(Bloomberg) -- Tencent Holdings Ltd. profit beat analyst estimates as strong growth in advertising and content made up for a Chinese gaming business struggling with a government clampdown.

The company reported net income of 23.3 billion yuan ($3.4 billion) for the September quarter, compared with the 18.4 billion yuan average estimate. Revenue rose 24 percent to 80.6 billion yuan.

Tencent bucked a trend of recent let-downs, as a slowdown in the world’s second-largest economy dampens the outlook for China’s largest corporations. Alibaba Group Holding Ltd. cut its outlook for annual revenue, while search leader Baidu Inc. also predicted sales below estimates.

Tencent’s beat stems in part from lowered expectations as the company grapples with a delay in new gaming licenses that has helped wipe out more than $240 billion of market value since a January peak. That meant Tencent’s been unable to make money off its newest and biggest titles -- including global hits Fortnite and PlayerUnknown’s Battlegrounds.

While China is trying to combat gaming addiction and is reshuffling regulators, uncertainty persists for gaming companies. Tencent is said to be responding with belt-tightening as it cuts marketing budgets to help tide it over the drought.

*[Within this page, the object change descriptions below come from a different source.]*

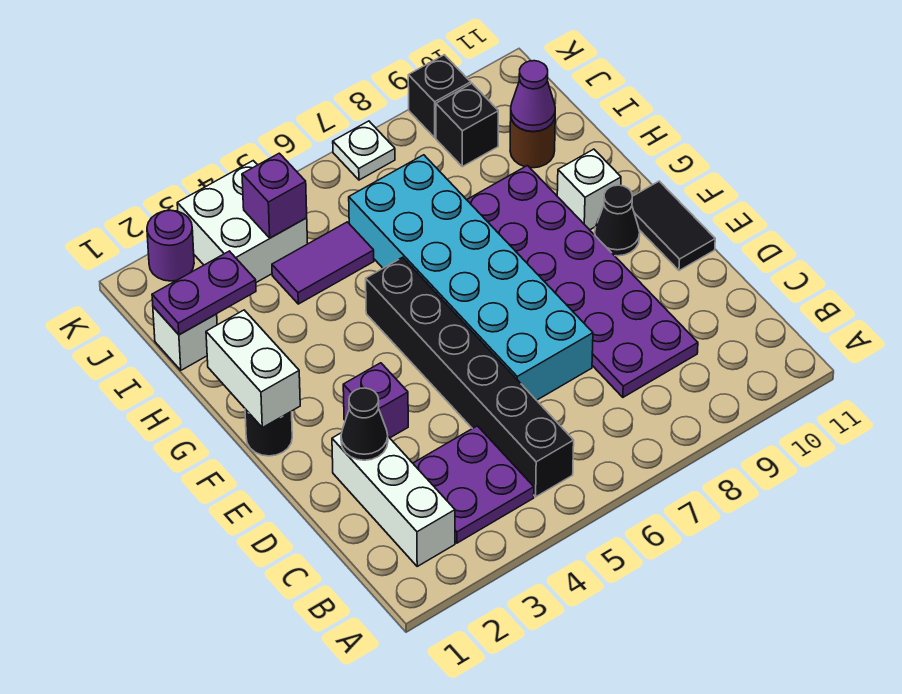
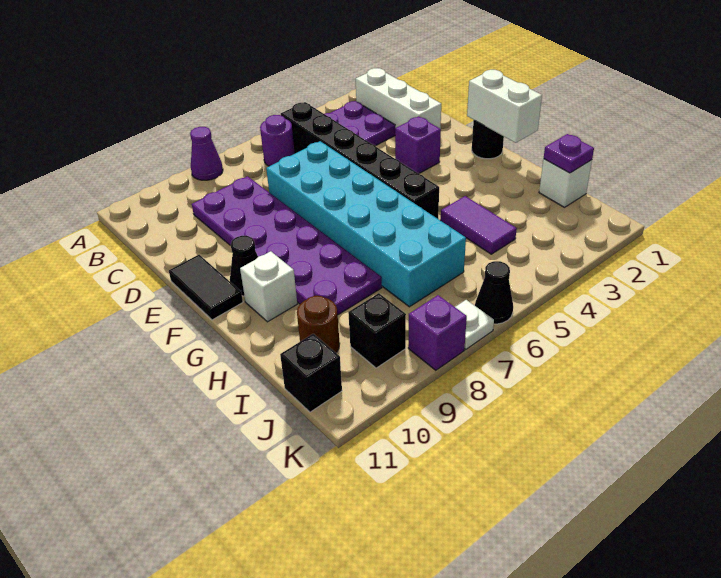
black cone D2 level 2 -> black cone K6 level 1
purple plate I1:I2 level 2 -> purple plate I1 level 2
purple tile I4:I5 level 1 -> purple tile H4:I4 level 1
purple cone I10 level 2 -> purple cone A8 level 1
white brick J3:K4 level 1 -> none
purple brick J4 level 2 -> purple brick K8 level 1
purple round brick K2 level 1 -> purple round brick B6 level 1
black brick K9 level 1 -> black brick J11 level 1

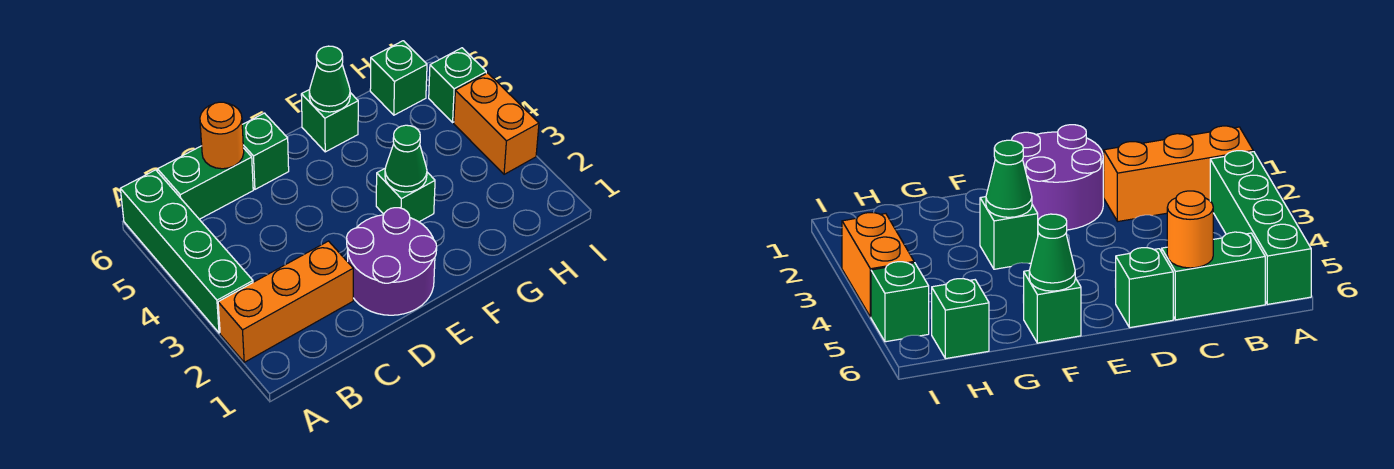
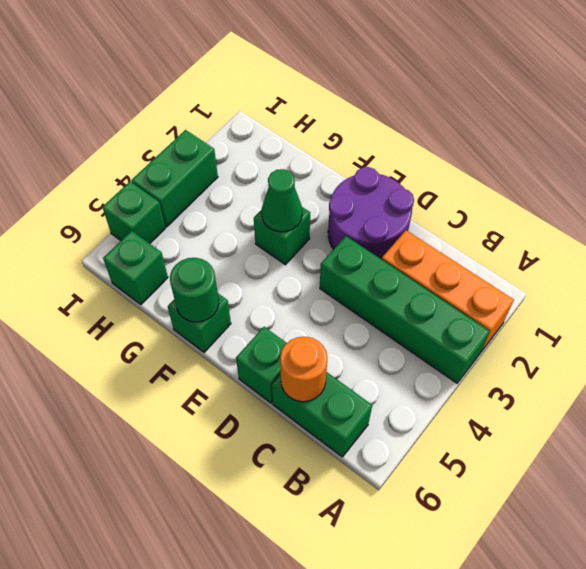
green brick A3:A6 level 1 -> green brick A3:D3 level 1
green cone F6 level 2 -> green round brick F6 level 2
orange brick I3:I4 level 1 -> green brick I3:I4 level 1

Tencent still commands a powerful asset in WeChat: the ubiquitous messaging service used by more than a billion people to shop, pay for services and hail rides. That’s a massive population of longer-term consumers not just for games and ads but also fledgling services from video to financial services.

It’s also taking steps to diversify. The company has elevated its cloud computing business to a status on par with gaming and WeChat, and invested billions in startups engaged in everything from ride hailing to e-commerce.

“The huge mismatch between Tencent’s mobile traffic dominance and ad dollar market share speaks to its long-term ad monetization potential,” Jefferies analysts led by Karen Chan wrote ahead of the earnings release.

Still, that upbeat assessment came as Jefferies slashed Tencent’s earnings estimates, “to reflect near-term mobile game growth headwind, a more cautious advertising industry from macro uncertainty and loss of payment-related interest income,” its analysts wrote.

Shares of Tencent fell 0.8 percent Wednesday before the earnings were released. The stock has slumped 33 percent this year.